## Algorithm Design for MapReduce and Beyond: Tutorial

**Where:** CIKM 2015

**Presenters:**

##
Overview

MapReduce and Hadoop have been key drivers behind the “Big Data” movement of the past decade.
These systems impose a specific parallel paradigm on the algorithm designer while in return making
parallel programming simple, obviating the need to think about concurrency, fault tolerance, and cluster
management.

The MapReduce style of parallel processing has made certain operations nearly trivial to parallelize—
Word Count is the canonical “Hello World” example. Still, parallelization of many problems, e.g.,
computing a good clustering, or counting the number of triangles in a graph, requires effort, since
straightforward approaches yield almost no speedups over a single machine implementation.

This tutorial will cover recent results on algorithm design for MapReduce and other modern parallel
architectures. We begin with an overview of the framework, and highlight the challenge of avoiding
communication and computational bottlenecks. We then introduce a toolkit of algorithmic strategies
for dealing with large datasets using MapReduce.

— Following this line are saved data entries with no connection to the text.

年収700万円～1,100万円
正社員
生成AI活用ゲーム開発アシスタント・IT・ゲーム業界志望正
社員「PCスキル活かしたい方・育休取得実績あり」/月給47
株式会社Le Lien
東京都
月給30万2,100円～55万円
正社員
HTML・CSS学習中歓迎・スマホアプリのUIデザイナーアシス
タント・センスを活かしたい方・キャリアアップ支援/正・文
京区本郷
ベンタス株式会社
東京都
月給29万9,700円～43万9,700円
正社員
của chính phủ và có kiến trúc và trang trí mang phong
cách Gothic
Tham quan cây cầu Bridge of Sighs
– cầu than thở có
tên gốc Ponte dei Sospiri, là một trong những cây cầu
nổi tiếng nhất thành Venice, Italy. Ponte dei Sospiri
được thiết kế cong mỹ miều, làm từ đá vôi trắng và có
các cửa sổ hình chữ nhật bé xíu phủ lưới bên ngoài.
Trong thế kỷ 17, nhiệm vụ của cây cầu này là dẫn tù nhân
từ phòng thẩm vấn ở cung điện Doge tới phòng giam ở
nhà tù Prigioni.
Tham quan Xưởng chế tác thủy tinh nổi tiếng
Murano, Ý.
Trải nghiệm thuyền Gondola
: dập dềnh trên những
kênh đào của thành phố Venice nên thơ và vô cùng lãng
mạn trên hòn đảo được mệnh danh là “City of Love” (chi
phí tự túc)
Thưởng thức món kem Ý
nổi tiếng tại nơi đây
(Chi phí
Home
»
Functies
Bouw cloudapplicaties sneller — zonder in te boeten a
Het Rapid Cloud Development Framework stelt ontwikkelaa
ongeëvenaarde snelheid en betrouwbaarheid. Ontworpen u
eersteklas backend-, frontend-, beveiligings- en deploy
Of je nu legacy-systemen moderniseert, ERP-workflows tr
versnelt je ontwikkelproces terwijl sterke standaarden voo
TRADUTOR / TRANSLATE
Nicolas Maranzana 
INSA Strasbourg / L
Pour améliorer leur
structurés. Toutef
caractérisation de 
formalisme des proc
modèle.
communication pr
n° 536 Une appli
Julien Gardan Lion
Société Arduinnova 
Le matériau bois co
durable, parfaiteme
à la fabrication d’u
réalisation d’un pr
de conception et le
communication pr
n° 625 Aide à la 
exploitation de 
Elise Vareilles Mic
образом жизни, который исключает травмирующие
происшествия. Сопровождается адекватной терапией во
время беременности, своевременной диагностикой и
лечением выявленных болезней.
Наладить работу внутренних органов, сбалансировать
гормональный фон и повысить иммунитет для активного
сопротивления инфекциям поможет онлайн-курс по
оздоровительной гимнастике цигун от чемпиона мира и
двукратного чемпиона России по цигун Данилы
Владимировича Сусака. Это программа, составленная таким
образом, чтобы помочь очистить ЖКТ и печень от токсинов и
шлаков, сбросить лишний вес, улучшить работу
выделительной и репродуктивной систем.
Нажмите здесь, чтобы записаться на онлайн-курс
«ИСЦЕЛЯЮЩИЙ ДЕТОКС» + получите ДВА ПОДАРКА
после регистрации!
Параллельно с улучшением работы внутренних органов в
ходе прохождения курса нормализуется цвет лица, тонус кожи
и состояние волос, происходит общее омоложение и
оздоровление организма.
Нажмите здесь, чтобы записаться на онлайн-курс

The goal of most of these approaches is to reduce
the data size (from petabytes and terabytes to gigabytes and megabytes), while preserving its structure
relevant to the problem of interest. Sketching, composable coresets, and adaptive sampling all fall into
this category of approaches.

We then turn to specific applications to both showcase these techniques, and highlight recently developed
practical methods. Our initial focus is on clustering, whose many variants form the core of data
analysis. We cover the classic clustering methods, such as k-means, as well as more modern approaches
like correlation clustering and hierarchical clustering. We then turn to methods for graph analysis,
building up our intuition with algorithms for graph connectivity and moving onto graph decompositions,
matchings, spanning trees and subgraph counting.